**Instructions to follow:** In the excerpt on Marxist crisis theory below, condense the paragraph that begins "As I have pointed out" into a short bulleted list of its main points.

**Selected excerpt:**
◇ ◇ ◇ ◇ ◇
Despite the complexity of the writing, the point being made here is fairly straightforward. Bourgeois economists simply cannot grasp the crisis-ridden nature of the system they are apologists for. It is not within their vocabulary, as Fred Lee alluded to above.
Furthermore, Maksakovsky was also operating squarely within the Marxist “crisis” theory of the early 20th century that emerged as a reaction to “Legal Marxism” in Czarist Russia and related Western European tendencies in Marxism to see the capitalist system as having “self-correcting” mechanisms. These mechanisms are closely related to the “conjuncture theory” referred to above. For Rosa Luxemburg and Henryk Grossman, two opponents of these currents (each with their own approach-under consumption, and over-accumulation respectively), the failure to see the crisis tendencies in capitalism served a reformist political agenda.
As I have pointed out in presentations made to the Yahoo Marxism reading group, there was a tendency among the Marxist economists being critiqued by Luxemburg and Grossman to treat the “reproduction cycle” of V. 2 of Capital, in which Marx described what amounts to a business cycle, as some kind of proof that there was nothing within the capitalist system to cause it to break down. Marx’s goal in V. 2 of Capital, however, was quite limited. He simply was trying to abstract out certain aspects of the capital accumulation cycle in order to explain how the system attempted to resolve within its own means the problems thrown up by its normal functioning. He bracketed out questions such as war and proletarian revolution, which have a tendency to render the “reproduction cycle” moot.
◇ ◇ ◇ ◇ ◇
**Available data:**
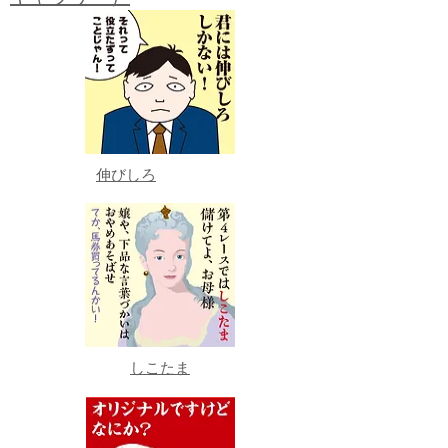
伸びしろ
しこたま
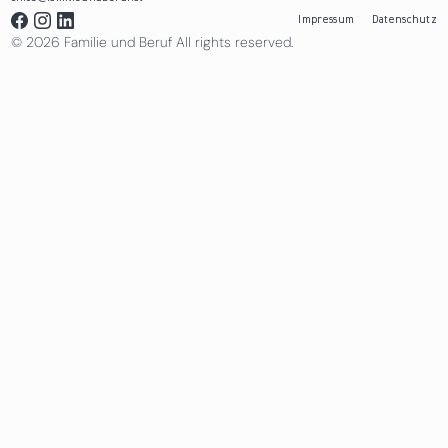
Impressum
Datenschutz
© 2026 Familie und Beruf All rights reserved.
◇ ◇ ◇ ◇ ◇
**Response area:**
- The Marxist economists criticized by Luxemburg and Grossman tended to treat the "reproduction cycle" in V. 2 of Capital, in effect Marx's description of a business cycle, as proof that nothing in capitalism could make it break down.
- Marx's goal in V. 2 was limited. He abstracted certain aspects of the capital accumulation cycle to explain how the system tried to resolve, by its own means, the problems its normal functioning created.
- He set aside questions such as war and proletarian revolution, which tend to make the "reproduction cycle" moot.